Tribune – Logistique urbaine : il n’est jamais trop tôt pour avoir raison

« On n’achète plus, on ne consomme plus, on ne commande plus comme il y a cinq ou dix ans. Après Leclerc, c’est Carrefour qui lance ses premiers « drives piéton », tandis que dans le même temps, Monoprix s’allie à Amazon ; et d’autres initiatives vont suivre », écrivent Claude Samson, président de l’association Afilog, et Jonathan Sebbane, directeur général de Sogaris, dans une tribune.

L’avènement du e-commerce a tout changé, interrogeant jusqu’à nos modèles de société. En convoquant Schumpeter, on imagine déjà que ce mouvement de création destructrice comble tout ou partie du vide qu’a laissé la disparition des usines d’antan. Soit : la maîtrise des flux de marchandises trouve en effet une valeur nouvelle – qui s’apprécie en euros autant qu’en nombre de clics ! C’est donc en industriel qu’il faut penser le développement d’une nouvelle logistique, jouant du réseau entre des entrepôts géants à la périphérie des agglomérations et de nouveaux emplacements au cœur de nos villes.

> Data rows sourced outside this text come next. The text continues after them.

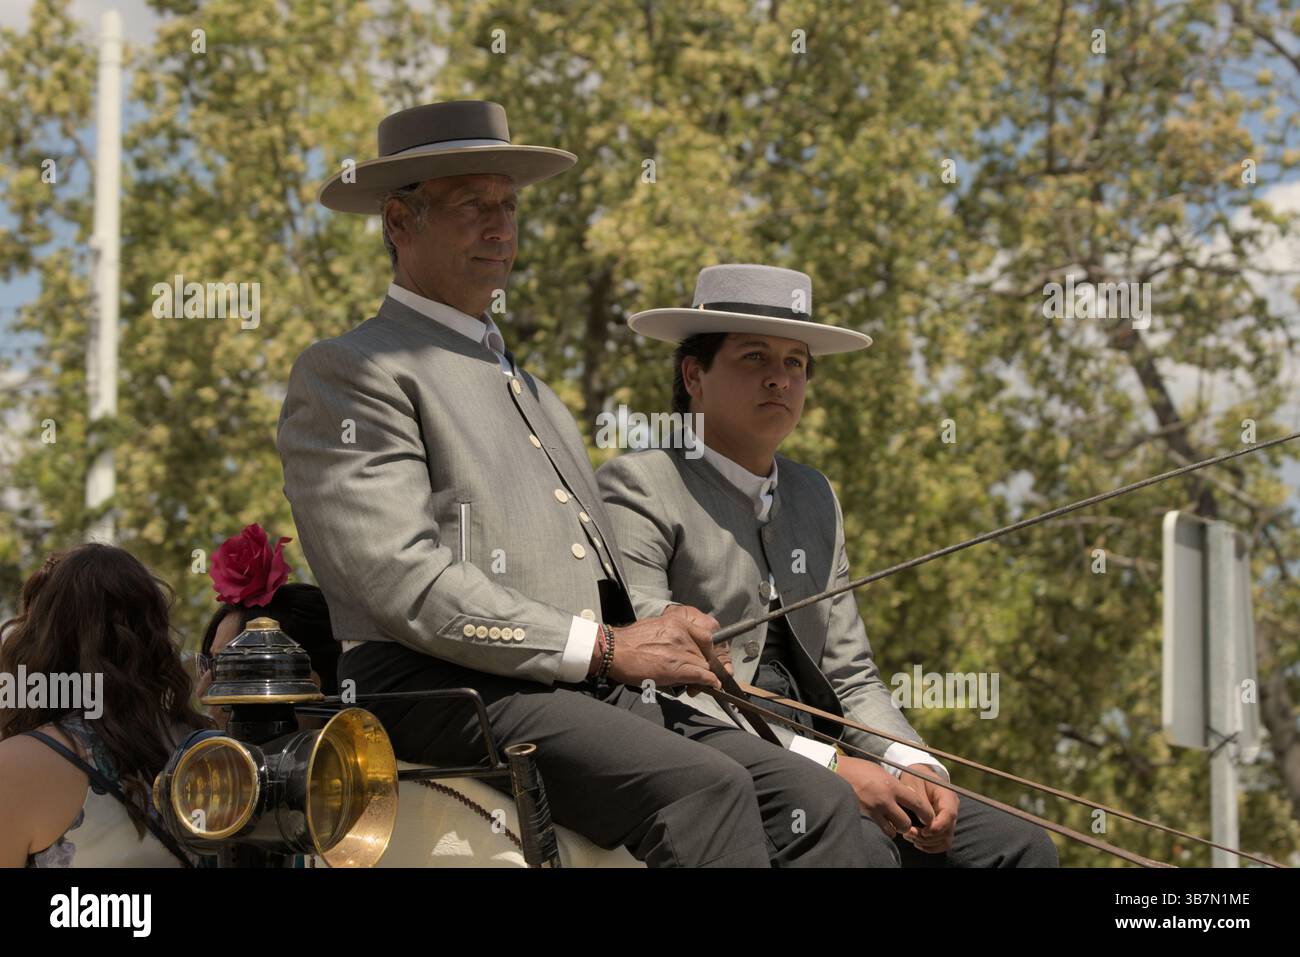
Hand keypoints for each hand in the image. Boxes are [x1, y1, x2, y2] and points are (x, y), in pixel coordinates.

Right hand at [596, 605, 722, 690]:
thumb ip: (674, 632)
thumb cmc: (630, 641)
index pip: (707, 634)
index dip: (709, 649)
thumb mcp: (656, 626)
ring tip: (695, 683)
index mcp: (677, 622)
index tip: (706, 656)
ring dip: (702, 675)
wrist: (613, 651)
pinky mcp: (677, 668)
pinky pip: (702, 675)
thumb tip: (685, 645)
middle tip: (697, 673)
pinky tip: (712, 685)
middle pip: (706, 653)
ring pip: (704, 665)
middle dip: (704, 664)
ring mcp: (681, 651)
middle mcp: (682, 634)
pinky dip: (709, 682)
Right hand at [835, 755, 933, 838]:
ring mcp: (872, 810)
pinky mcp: (862, 817)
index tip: (928, 817)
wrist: (834, 771)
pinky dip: (882, 829)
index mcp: (891, 785)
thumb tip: (910, 795)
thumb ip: (895, 785)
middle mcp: (884, 800)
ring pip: (892, 831)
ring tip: (890, 822)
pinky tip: (879, 823)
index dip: (926, 813)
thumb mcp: (880, 772)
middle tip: (905, 821)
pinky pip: (879, 831)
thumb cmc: (858, 770)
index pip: (917, 803)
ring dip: (894, 828)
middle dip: (907, 825)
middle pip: (906, 823)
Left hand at [898, 763, 957, 852]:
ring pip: (944, 840)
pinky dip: (929, 847)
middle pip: (947, 831)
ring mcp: (947, 820)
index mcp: (947, 795)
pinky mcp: (942, 827)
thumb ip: (919, 800)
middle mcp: (951, 809)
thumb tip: (924, 820)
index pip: (950, 815)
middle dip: (927, 837)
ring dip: (926, 842)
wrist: (916, 776)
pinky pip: (941, 844)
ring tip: (908, 836)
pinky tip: (915, 842)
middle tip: (907, 833)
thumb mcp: (913, 782)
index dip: (938, 827)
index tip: (923, 831)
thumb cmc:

Claude Samson et Jonathan Sebbane. © DR

Le marché est encore peu mature, les régulations tâtonnent mais les questions fusent : sait-on garantir la coexistence du commerce de proximité et du e-commerce de masse ? Sait-on encadrer les coûts environnementaux liés à l’explosion des flux du dernier kilomètre ?

Une approche pragmatique

Pour partie, on sait. La logistique urbaine est une réponse aux besoins de la grande distribution, du e-commerce et des commerces de proximité : car faire s’arrêter les camions à l’entrée de nos villes se révèle créateur d’une nouvelle valeur économique, environnementale et sociale dès que cela permet une distribution du dernier kilomètre plus propre et plus efficace. Rien de magique, seulement une approche pragmatique entre besoins économiques et exigences écologiques ; avec au centre de toutes les attentions, le transport de marchandises et la réduction de son impact environnemental exigée par tous les décideurs publics. On pense forcément à l’intermodalité, c’est-à-dire à l’usage complémentaire à la route des modes de transports que sont le fleuve et le fer. Sauf qu’une gare n’a jamais fait arriver un train, ni un port un bateau : c’est en effet l’alignement des intérêts entre acteurs privés et pouvoirs publics qui permettra de réduire l’empreinte écologique du mix logistique.

Chapelle international

A Paris s’ouvre prochainement l’hôtel logistique de Chapelle international, premier terminal de livraison de marchandises associant train de fret et véhicules propres. C’est le seul projet français récompensé au dernier Salon International de l’immobilier (Mipim) : les acteurs de l’immobilier ne s’y sont pas trompés, la logistique urbaine s’écrit au présent car elle est notre avenir. Le lancement de ce nouveau terminal ferroviaire à Paris pousse en effet acteurs de la distribution et de la logistique à refaire leurs calculs : si le passage au fer a bel et bien un coût pour les entreprises qui souhaitent se lancer, il permet également d’optimiser l’ensemble de la chaîne logistique et de la rendre plus propre et durable, depuis le premier jusqu’au dernier kilomètre.

Prenons même un peu de champs : alors que la lutte contre le dérèglement climatique tend à réduire inexorablement la place du camion en ville, ceux qui prendront le train sécuriseront pour demain l’acheminement de leurs marchandises dans une véritable démarche de responsabilité sociale et environnementale. Sans doute Chapelle international leur aura-t-il donné raison un peu tôt ; mais il leur aura donné raison.

 

Claude Samson, président de l’association Afilog, et Jonathan Sebbane, directeur général de Sogaris.